Spatial Distribution-Shift Aware Knowledge-Guided Machine Learning
Arun Sharma, Majid Farhadloo, Mingzhou Yang, Ruolei Zeng, Subhankar Ghosh, Shashi Shekhar
TL;DR
The paper addresses accurate quantification of land emissions ($R_a$, $R_h$) in agroecosystems amid spatially heterogeneous soils and climates. It introduces Spatial Distribution-Shift Aware Knowledge-Guided Machine Learning (SDSA-KGML), a region-aware KGML pipeline that uses an Auto Region Detector, a GRU-based predictor with attention, and knowledge-guided loss, pre-trained on process-based synthetic data and fine-tuned with sparse observations. In Midwest Illinois, Iowa, and Indiana, state-specific SDSA-KGML models outperform a global KGML-Ag baseline in terms of lower mean-squared error and higher local accuracy. This approach highlights the importance of region-level calibration for precise carbon flux estimation, with potential impacts on precision agriculture and climate mitigation policies. The framework also sets a pathway for scalable deployment across spatially variable agroecosystems through integration of diverse data sources.
Abstract
Given inputs of diverse soil characteristics and climate data gathered from various regions, we aimed to build a model to predict accurate land emissions.

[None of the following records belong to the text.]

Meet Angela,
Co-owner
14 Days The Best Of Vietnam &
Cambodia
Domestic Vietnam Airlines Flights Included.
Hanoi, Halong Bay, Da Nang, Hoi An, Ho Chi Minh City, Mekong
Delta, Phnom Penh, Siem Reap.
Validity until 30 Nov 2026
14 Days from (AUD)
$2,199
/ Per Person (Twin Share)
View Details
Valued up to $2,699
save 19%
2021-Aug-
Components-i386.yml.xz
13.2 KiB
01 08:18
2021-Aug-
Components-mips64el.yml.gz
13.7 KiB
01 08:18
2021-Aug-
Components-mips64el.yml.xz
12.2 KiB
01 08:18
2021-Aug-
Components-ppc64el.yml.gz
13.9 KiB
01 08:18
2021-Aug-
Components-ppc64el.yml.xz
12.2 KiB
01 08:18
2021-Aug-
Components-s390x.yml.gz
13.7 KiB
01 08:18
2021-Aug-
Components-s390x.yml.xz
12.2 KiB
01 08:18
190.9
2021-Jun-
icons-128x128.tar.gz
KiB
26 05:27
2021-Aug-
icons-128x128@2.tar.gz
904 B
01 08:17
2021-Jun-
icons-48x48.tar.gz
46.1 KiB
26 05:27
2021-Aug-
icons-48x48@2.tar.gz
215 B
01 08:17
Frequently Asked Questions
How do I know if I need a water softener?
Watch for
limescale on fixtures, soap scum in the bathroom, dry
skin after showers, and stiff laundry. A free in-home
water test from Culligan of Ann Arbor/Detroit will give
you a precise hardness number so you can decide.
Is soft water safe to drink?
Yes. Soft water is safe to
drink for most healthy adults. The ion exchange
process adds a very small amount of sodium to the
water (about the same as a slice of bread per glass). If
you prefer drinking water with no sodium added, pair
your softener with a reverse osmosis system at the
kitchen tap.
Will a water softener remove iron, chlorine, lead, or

The problem is important since accurate quantification of the carbon cycle in agroecosystems is crucial for mitigating climate change and ensuring sustainable food production. Predicting accurate land emissions is challenging since calibrating the heterogeneous nature of soil properties, moisture, and environmental conditions is hard at decision-relevant scales. Traditional approaches do not adequately estimate land emissions due to location-independent parameters failing to leverage the spatial heterogeneity and also require large datasets. To overcome these limitations, we proposed Spatial Distribution-Shift Aware Knowledge-Guided Machine Learning (SDSA-KGML), which leverages location-dependent parameters that account for significant spatial heterogeneity in soil moisture from multiple sites within the same region. Experimental results demonstrate that SDSA-KGML models achieve higher local accuracy for the specified states in the Midwest Region.